__Exercise__
Reproduce the lines of the material exactly, excluding every image.

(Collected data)
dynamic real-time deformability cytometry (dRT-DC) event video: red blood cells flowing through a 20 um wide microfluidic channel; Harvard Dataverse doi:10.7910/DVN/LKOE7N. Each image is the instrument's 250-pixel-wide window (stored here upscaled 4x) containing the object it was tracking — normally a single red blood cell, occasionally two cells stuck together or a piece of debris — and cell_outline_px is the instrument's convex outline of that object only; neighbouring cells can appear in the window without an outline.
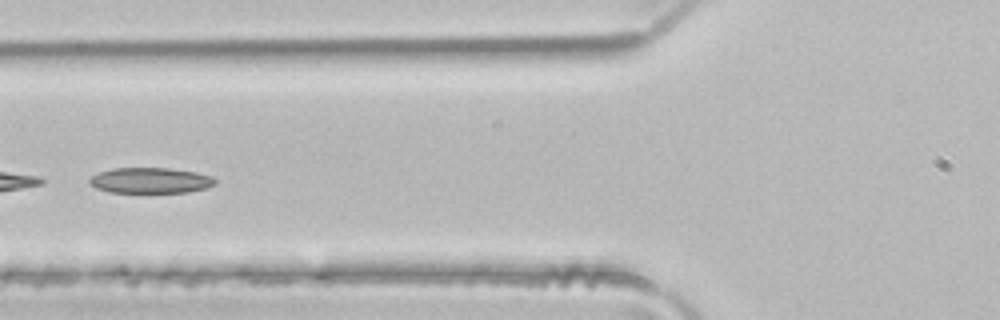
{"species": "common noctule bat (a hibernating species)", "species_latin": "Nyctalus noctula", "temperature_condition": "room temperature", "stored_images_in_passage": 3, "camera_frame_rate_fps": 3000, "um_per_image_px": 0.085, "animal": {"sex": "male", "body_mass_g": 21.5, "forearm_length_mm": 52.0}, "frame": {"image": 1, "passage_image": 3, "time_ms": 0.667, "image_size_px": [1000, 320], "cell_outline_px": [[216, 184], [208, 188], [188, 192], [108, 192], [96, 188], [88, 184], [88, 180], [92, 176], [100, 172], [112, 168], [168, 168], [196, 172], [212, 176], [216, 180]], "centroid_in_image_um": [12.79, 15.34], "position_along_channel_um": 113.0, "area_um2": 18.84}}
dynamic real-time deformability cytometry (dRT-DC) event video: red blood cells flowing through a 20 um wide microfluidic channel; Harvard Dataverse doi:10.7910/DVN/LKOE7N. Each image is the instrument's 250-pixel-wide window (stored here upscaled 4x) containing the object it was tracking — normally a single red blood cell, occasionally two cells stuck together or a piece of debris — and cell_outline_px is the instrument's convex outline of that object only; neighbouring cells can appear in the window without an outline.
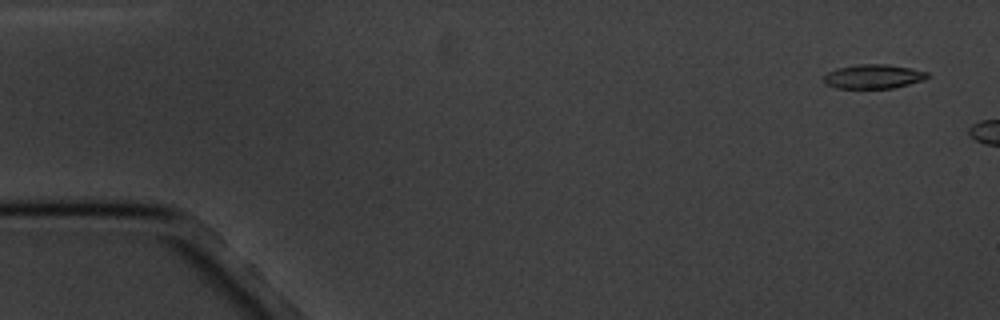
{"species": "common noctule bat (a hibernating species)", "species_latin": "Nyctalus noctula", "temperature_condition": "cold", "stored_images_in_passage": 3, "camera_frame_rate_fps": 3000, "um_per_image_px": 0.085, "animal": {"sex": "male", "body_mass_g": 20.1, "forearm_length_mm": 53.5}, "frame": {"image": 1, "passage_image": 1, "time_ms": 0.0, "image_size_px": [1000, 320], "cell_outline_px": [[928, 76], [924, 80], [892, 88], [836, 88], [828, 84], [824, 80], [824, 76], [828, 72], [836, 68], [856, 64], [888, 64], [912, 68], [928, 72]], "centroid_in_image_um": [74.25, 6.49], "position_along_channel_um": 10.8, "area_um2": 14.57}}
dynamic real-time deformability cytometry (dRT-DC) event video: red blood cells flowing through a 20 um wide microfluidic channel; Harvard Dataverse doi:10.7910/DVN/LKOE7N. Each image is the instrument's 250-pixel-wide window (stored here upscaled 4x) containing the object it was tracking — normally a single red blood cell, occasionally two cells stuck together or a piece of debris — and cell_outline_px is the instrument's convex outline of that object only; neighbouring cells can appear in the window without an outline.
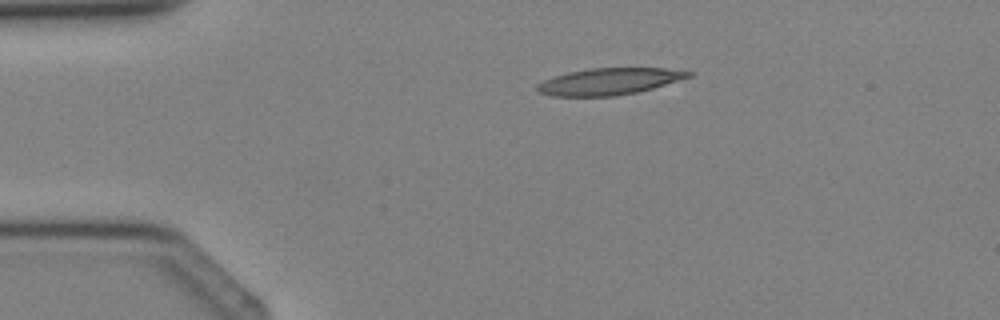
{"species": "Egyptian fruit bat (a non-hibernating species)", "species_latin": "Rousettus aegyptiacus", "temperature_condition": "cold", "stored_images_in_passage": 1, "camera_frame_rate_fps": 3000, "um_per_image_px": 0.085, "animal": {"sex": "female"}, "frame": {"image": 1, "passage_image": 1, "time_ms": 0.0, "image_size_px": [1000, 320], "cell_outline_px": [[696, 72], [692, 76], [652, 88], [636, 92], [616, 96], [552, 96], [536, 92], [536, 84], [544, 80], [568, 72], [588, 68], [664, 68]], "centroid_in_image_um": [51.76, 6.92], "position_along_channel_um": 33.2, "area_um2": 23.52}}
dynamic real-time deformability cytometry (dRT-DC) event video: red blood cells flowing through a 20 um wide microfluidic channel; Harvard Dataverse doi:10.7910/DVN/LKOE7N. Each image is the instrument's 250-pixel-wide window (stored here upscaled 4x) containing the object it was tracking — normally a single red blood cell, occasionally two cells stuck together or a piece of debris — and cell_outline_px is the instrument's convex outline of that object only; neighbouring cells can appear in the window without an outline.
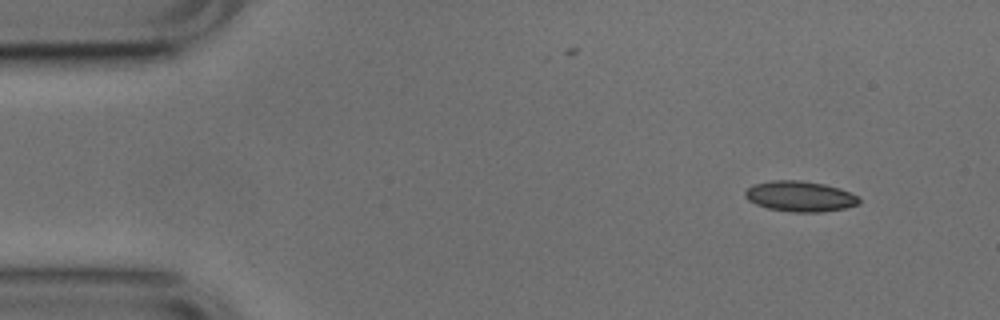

__Solution to the problem__
dynamic real-time deformability cytometry (dRT-DC) event video: red blood cells flowing through a 20 um wide microfluidic channel; Harvard Dataverse doi:10.7910/DVN/LKOE7N. Each image is the instrument's 250-pixel-wide window (stored here upscaled 4x) containing the object it was tracking — normally a single red blood cell, occasionally two cells stuck together or a piece of debris — and cell_outline_px is the instrument's convex outline of that object only; neighbouring cells can appear in the window without an outline.
{"species": "common noctule bat (a hibernating species)", "species_latin": "Nyctalus noctula", "temperature_condition": "room temperature", "stored_images_in_passage": 3, "camera_frame_rate_fps": 3000, "um_per_image_px": 0.085, "animal": {"sex": "male", "body_mass_g": 21.5, "forearm_length_mm": 52.0}, "frame": {"image": 1, "passage_image": 3, "time_ms": 0.667, "image_size_px": [1000, 320], "cell_outline_px": [[216, 184], [208, 188], [188, 192], [108, 192], [96, 188], [88, 184], [88, 180], [92, 176], [100, 172], [112, 168], [168, 168], [196, 172], [212, 176], [216, 180]], "centroid_in_image_um": [12.79, 15.34], "position_along_channel_um": 113.0, "area_um2": 18.84}}
dynamic real-time deformability cytometry (dRT-DC) event video: red blood cells flowing through a 20 um wide microfluidic channel; Harvard Dataverse doi:10.7910/DVN/LKOE7N. Each image is the instrument's 250-pixel-wide window (stored here upscaled 4x) containing the object it was tracking — normally a single red blood cell, occasionally two cells stuck together or a piece of debris — and cell_outline_px is the instrument's convex outline of that object only; neighbouring cells can appear in the window without an outline.
{"species": "common noctule bat (a hibernating species)", "species_latin": "Nyctalus noctula", "temperature_condition": "cold", "stored_images_in_passage": 3, "camera_frame_rate_fps": 3000, "um_per_image_px": 0.085, "animal": {"sex": "male", "body_mass_g": 20.1, "forearm_length_mm": 53.5}, "frame": {"image": 1, "passage_image": 1, "time_ms": 0.0, "image_size_px": [1000, 320], "cell_outline_px": [[928, 76], [924, 80], [892, 88], [836, 88], [828, 84], [824, 80], [824, 76], [828, 72], [836, 68], [856, 64], [888, 64], [912, 68], [928, 72]], "centroid_in_image_um": [74.25, 6.49], "position_along_channel_um": 10.8, "area_um2": 14.57}}
dynamic real-time deformability cytometry (dRT-DC) event video: red blood cells flowing through a 20 um wide microfluidic channel; Harvard Dataverse doi:10.7910/DVN/LKOE7N. Each image is the instrument's 250-pixel-wide window (stored here upscaled 4x) containing the object it was tracking — normally a single red blood cell, occasionally two cells stuck together or a piece of debris — and cell_outline_px is the instrument's convex outline of that object only; neighbouring cells can appear in the window without an outline.
{"species": "Egyptian fruit bat (a non-hibernating species)", "species_latin": "Rousettus aegyptiacus", "temperature_condition": "cold", "stored_images_in_passage": 1, "camera_frame_rate_fps": 3000, "um_per_image_px": 0.085, "animal": {"sex": "female"}, "frame": {"image": 1, "passage_image": 1, "time_ms": 0.0, "image_size_px": [1000, 320], "cell_outline_px": [[696, 72], [692, 76], [652, 88], [636, 92], [616, 96], [552, 96], [536, 92], [536, 84], [544, 80], [568, 72], [588, 68], [664, 68]], "centroid_in_image_um": [51.76, 6.92], "position_along_channel_um": 33.2, "area_um2": 23.52}}
dynamic real-time deformability cytometry (dRT-DC) event video: red blood cells flowing through a 20 um wide microfluidic channel; Harvard Dataverse doi:10.7910/DVN/LKOE7N. Each image is the instrument's 250-pixel-wide window (stored here upscaled 4x) containing the object it was tracking — normally a single red blood cell, occasionally two cells stuck together or a piece of debris — and cell_outline_px is the instrument's convex outline of that object only; neighbouring cells can appear in the window without an outline.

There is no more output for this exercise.